Die Kanzlerin - auf China-Trip - verkniff sich verbindliche Aussagen. Sie besuchte gestern ein hochmodernes VW-Werk im chinesischen Chengdu. Aus Delegationskreisen war zu hören, die Chefin sei erstaunt und enttäuscht. Bundespräsident Joachim Gauck preschte dagegen im ZDF vor. Wenn der BND-Mitarbeiter tatsächlich für den US-Geheimdienst spioniert haben sollte, sei dies »ein Spiel mit Freundschaften und enger Verbundenheit«. Die Amerikaner seien bis in die letzten Tage hinein »unsere wichtigsten Partner in der internationalen Zusammenarbeit für Sicherheit, auch im Anti-Terrorkampf«. Daher müssten die Vorfälle »jetzt zügig aufgeklärt werden«, meint Bundesinnenminister Thomas de Maizière (CDU) in der ARD.

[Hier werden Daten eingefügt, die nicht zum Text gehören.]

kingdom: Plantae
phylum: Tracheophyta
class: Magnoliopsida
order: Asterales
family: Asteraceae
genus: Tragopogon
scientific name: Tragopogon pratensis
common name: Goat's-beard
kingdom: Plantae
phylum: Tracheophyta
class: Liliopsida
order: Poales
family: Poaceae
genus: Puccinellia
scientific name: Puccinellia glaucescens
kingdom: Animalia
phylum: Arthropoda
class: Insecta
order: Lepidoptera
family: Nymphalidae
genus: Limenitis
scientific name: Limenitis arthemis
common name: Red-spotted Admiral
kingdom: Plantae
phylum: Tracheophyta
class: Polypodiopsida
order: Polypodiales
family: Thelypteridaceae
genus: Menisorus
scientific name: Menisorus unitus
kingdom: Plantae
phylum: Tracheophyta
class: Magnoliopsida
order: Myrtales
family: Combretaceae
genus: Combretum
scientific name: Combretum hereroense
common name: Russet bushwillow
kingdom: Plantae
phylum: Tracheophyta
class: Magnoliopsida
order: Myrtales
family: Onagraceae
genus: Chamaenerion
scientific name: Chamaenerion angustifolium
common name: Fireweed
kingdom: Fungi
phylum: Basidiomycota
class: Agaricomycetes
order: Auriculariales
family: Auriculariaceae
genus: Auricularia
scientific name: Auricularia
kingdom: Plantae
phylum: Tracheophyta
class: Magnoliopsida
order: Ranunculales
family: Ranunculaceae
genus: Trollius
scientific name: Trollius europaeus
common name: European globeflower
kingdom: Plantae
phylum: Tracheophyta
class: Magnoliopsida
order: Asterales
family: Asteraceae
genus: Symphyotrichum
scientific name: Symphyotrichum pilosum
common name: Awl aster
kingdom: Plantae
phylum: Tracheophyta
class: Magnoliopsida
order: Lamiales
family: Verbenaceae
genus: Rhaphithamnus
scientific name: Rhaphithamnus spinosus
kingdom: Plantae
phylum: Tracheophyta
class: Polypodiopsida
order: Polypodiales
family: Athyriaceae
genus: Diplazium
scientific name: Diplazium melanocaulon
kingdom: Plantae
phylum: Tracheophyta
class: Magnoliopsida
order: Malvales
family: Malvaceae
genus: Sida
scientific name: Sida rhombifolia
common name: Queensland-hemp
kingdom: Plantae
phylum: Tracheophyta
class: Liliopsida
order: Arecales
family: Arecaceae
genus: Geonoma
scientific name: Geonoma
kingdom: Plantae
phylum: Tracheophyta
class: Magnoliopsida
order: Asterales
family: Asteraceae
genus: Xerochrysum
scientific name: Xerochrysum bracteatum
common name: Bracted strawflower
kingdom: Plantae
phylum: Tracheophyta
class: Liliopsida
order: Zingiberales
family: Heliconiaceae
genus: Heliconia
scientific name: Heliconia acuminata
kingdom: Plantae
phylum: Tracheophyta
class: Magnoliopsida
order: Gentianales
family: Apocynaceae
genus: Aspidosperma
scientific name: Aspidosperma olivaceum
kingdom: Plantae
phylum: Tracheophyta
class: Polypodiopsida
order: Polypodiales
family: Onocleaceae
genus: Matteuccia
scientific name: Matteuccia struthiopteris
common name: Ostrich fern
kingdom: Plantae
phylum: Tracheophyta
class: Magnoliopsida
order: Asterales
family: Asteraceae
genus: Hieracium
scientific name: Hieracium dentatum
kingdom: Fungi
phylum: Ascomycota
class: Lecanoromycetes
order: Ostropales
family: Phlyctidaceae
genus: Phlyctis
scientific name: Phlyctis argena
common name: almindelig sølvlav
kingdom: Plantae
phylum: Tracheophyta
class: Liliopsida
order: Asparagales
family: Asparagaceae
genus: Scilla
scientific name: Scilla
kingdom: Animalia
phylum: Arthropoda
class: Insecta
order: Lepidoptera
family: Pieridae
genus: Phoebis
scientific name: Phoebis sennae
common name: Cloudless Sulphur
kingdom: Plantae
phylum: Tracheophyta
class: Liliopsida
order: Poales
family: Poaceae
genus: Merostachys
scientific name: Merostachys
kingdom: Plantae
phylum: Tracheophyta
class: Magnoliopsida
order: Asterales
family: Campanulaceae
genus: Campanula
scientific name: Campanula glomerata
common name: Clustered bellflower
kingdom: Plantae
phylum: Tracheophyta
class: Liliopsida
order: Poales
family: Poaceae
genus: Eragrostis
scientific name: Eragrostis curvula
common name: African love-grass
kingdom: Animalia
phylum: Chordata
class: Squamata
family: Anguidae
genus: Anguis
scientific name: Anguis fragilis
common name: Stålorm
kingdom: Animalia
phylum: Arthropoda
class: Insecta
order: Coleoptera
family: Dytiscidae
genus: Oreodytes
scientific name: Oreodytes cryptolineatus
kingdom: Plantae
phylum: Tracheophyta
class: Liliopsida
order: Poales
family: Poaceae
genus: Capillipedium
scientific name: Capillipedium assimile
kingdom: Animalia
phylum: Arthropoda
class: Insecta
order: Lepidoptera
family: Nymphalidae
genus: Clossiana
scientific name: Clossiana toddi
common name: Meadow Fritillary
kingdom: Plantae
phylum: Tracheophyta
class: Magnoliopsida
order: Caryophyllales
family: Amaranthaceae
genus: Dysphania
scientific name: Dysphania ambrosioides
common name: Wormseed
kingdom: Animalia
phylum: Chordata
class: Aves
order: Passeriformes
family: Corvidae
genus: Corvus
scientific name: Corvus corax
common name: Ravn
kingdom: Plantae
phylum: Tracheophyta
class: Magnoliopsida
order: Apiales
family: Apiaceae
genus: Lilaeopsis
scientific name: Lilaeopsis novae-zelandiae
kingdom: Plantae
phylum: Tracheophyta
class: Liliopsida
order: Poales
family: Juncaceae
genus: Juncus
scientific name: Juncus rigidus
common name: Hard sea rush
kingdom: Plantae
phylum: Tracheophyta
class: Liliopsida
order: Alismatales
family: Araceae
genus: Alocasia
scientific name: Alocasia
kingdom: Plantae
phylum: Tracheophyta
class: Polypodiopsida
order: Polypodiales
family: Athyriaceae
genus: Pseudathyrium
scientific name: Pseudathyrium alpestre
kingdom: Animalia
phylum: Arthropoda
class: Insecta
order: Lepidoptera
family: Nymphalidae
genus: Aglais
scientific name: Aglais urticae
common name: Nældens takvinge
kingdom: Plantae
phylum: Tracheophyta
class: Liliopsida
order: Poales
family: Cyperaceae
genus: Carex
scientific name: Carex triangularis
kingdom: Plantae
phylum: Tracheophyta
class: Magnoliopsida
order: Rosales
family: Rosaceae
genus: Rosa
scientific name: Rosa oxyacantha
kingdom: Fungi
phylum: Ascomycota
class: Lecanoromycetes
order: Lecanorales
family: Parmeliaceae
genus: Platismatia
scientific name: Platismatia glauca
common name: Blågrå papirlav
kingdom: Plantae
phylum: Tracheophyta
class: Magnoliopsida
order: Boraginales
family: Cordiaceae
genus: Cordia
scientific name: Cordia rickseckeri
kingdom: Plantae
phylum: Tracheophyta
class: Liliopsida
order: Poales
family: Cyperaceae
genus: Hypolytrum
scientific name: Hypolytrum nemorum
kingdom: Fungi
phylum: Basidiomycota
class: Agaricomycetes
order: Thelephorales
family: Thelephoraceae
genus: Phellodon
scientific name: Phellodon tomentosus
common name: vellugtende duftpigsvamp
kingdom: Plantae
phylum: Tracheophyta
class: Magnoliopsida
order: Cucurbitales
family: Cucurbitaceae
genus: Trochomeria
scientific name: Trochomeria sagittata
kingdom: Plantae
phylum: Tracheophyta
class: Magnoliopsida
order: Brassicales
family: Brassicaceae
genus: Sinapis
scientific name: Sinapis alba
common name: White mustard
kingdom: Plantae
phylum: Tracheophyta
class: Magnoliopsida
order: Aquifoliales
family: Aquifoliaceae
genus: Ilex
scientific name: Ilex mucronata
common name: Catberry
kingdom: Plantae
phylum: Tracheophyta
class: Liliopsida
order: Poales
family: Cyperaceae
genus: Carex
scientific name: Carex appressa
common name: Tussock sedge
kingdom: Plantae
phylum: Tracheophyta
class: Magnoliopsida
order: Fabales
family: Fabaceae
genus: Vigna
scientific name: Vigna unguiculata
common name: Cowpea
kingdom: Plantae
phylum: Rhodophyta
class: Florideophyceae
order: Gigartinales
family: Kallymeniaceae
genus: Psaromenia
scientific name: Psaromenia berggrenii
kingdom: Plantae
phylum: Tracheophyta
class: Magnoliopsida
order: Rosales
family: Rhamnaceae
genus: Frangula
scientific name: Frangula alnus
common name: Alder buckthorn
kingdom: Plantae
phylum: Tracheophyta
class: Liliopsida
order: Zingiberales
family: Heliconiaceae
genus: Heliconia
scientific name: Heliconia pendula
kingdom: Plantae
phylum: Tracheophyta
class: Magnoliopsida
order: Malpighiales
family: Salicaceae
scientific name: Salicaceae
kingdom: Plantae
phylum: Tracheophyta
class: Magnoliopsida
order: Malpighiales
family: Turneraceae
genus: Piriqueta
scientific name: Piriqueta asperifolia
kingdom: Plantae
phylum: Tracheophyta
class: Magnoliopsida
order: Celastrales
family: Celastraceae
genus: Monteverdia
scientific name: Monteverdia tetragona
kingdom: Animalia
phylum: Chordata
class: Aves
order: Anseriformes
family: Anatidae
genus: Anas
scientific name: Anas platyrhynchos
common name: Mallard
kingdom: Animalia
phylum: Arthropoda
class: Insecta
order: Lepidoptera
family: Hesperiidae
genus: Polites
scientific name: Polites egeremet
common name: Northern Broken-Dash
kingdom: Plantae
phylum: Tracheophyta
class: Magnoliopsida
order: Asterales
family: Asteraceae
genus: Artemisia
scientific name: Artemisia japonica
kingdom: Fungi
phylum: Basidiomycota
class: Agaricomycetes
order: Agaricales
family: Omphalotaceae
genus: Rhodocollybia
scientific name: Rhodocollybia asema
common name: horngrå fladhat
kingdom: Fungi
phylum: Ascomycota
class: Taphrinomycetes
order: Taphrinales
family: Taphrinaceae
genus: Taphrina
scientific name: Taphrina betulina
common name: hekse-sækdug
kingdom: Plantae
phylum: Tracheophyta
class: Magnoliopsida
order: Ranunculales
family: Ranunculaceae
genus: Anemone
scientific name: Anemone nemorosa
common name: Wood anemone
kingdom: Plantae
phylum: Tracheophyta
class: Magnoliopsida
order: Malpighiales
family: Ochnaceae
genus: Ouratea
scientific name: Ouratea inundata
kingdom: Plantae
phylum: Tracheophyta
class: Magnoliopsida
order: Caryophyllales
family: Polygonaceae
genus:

Linkspartei und Grüne richten den Finger auf das für die Geheimdienstkoordination zuständige Kanzleramt und den dortigen Hausherrn, Peter Altmeier. Doch der sonst so Twitter-fleißige Mann hinter Merkel schweigt seit dem vergangenen Mittwoch. Das ist jener Tag, an dem der BND-Doppelspion verhaftet worden ist.

Schweigen? Das geht gar nicht, meint André Hahn, der für die Linksfraktion im Parlamentarischen Gremium zur Kontrolle der Geheimdienste sitzt. Fast ein Jahr liegen die ersten Snowden-Enthüllungen zurück, und die US-Dienste machen weiter »als sei nichts gewesen«. Hahn verlangt, »dass der Generalbundesanwalt den jüngsten Vorfall lückenlos aufklärt«. Nun aber sei auch die Bundesregierung gefordert, »endlich aktiv zu werden und die gegen deutsche Bürger, nicht zuletzt auch gegen Abgeordnete, gerichtete Überwachung wirksam zu unterbinden«.

Dass man dabei machtlos ist, glaubt Hahn nicht. Er schlägt vor: »Die Verhandlungen über das Freihandelsabkommen müssen ausgesetzt und am Spionagefall beteiligte Botschaftsmitarbeiter ausgewiesen werden.« Für den Linkspolitiker ist die einzig wirksame Methode, derartige Affären zu verhindern, »eine sofortige Schließung aller US-Geheimdiensteinrichtungen in Deutschland«.

Die entsprechende Liste der Standorte hat Edward Snowden bereits geliefert.